A movimentação ocorre no rastro da operação militar norte-americana que capturou Nicolás Maduro no último sábado (3). Segundo Hilton, os parlamentares do PL utilizaram o episódio venezuelano para construir uma narrativa que legitima a interferência de potências estrangeiras sobre o Estado brasileiro.
Na representação, Erika Hilton argumenta que os congressistas extrapolaram o limite da crítica política ao normalizar a ideia de autoridades estrangeiras investigarem ou prenderem o chefe de Estado brasileiro.
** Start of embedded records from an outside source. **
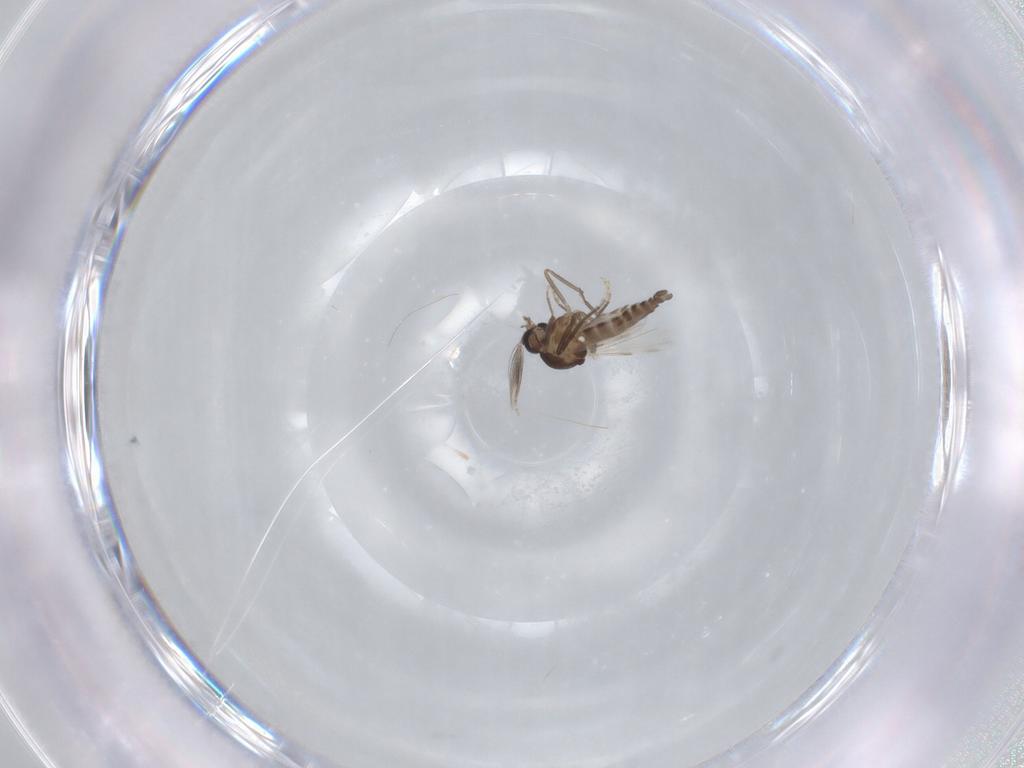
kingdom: Animalia
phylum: Arthropoda
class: Insecta
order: Diptera
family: Ceratopogonidae
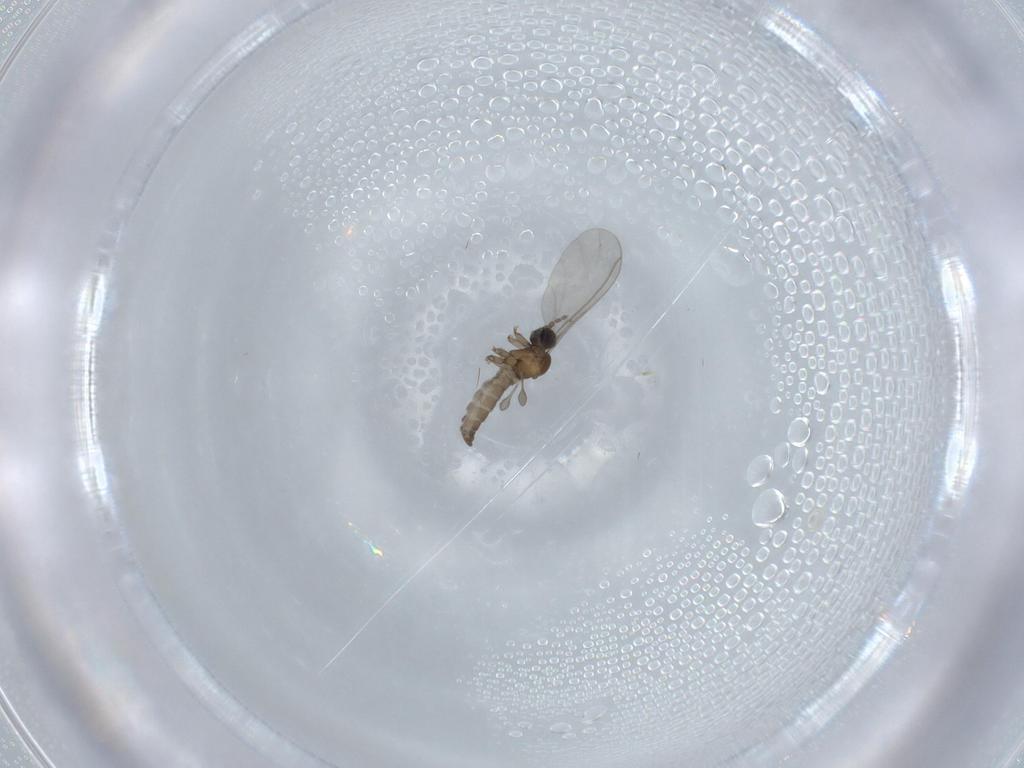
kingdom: Animalia
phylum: Arthropoda
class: Insecta
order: Diptera
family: Sciaridae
“As publicações analisadas constroem, de forma deliberada, uma narrativa segundo a qual autoridades estrangeiras teriam legitimidade para investigar, prender, processar e julgar o Chefe de Estado brasileiro”, afirma o documento encaminhado à PGR.
Entre os conteúdos anexados à ação, destaca-se uma postagem que afirma: “Lula será delatado. É o fim do Foro de São Paulo: tráfico internacional de drogas e armas, lavagem de dinheiro, suporte a terroristas e ditaduras, eleições fraudadas…”. Para a deputada, tal discurso incentiva simbolicamente a submissão do Brasil à jurisdição de outro país, o que configuraria uma afronta à Constituição.
“Ameaça direta à democracia”
Erika Hilton utilizou suas redes sociais para reforçar que sua função é denunciar o que classifica como “atos violentos ilegítimos” contra a independência nacional. Segundo ela, é alarmante que parlamentares, que deveriam zelar pela República, defendam narrativas que firam a soberania nacional.